Deep origins of eukaryotic multicellularity revealed by the Acrasis kona genome and developmental transcriptomes

Abstract

Abstract Acrasids are large, fast-moving, omnivorous amoebae. However, under certain conditions, they can also cooperate to form multicellular fruiting bodies in a process known as aggregative multicellularity (AGM). This makes acrasids the only known example of multicellularity among the earliest branches of eukaryotes (formerly superkingdom Excavata) and thus the outgroup to all other known multicellular eukaryotes. We have sequenced the genome of Acrasis kona, along with transcriptomes from cells in pre-, mid- and post-development. We find the A. kona genome to be rich in novelty, genes acquired by horizontal transfer and, especially, multigene families. The latter include nearly half of the amoeba’s protein coding capacity, and many of these families show differential expression among life cycle stages.

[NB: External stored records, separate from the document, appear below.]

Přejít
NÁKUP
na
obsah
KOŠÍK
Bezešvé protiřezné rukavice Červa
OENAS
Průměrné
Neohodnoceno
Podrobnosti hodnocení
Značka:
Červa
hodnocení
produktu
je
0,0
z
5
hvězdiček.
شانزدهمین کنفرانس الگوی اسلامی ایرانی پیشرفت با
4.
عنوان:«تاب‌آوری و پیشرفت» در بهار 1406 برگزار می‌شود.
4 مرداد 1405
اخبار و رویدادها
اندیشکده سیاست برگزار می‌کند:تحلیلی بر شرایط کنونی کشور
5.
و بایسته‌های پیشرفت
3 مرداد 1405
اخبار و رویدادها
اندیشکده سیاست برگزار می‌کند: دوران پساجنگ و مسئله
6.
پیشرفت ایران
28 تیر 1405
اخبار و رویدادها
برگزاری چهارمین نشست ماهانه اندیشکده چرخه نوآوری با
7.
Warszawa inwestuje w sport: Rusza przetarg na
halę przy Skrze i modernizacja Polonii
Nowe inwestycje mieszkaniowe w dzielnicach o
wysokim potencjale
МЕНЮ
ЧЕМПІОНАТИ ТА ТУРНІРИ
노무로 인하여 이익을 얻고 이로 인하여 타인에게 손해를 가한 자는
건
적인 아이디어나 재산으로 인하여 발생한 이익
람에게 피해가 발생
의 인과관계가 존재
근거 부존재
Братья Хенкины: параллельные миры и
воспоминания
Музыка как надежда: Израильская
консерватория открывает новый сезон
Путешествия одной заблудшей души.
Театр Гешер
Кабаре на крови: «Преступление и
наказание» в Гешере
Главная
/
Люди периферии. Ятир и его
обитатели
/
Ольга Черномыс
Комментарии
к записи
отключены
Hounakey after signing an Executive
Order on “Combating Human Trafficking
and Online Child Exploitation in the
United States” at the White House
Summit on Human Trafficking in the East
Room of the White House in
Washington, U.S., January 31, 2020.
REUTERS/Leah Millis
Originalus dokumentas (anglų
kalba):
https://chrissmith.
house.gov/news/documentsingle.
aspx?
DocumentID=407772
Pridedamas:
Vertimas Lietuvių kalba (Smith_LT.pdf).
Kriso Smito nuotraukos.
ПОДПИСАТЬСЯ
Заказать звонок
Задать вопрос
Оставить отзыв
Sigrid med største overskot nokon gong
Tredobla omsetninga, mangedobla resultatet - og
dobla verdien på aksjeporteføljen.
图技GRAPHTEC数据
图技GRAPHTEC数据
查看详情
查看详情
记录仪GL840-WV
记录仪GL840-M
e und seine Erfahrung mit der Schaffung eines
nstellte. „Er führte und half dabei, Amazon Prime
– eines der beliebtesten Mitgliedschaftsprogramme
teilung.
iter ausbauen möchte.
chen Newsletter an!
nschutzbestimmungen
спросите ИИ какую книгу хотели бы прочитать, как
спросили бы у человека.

Development in A. kona appears to be molecularly simple, requiring substantial upregulation of only 449 genes compared to 2762 in the only other AGM model, Dictyostelium discoideum. However, unlike the dictyostelid, developing A. kona also does not appear to be starving, being instead very metabolically active and inducing neither autophagy nor increasing ubiquitin-tagged proteolysis. Thus, contrary to current expectations, starvation does not appear to be essential for AGM development. Moreover, despite the ~ 2 billion years of evolution separating the two amoebae, their development appears to employ remarkably similar pathways for signaling, motility and construction of an extracellular matrix surrounding the developing cell mass. In addition, much of this similarity is shared with the clonal multicellularity of animals. This makes the acrasid something of a “bare bones” developmental model and suggests that much of the basic tool kit for multicellular development arose very early in eukaryotic evolution.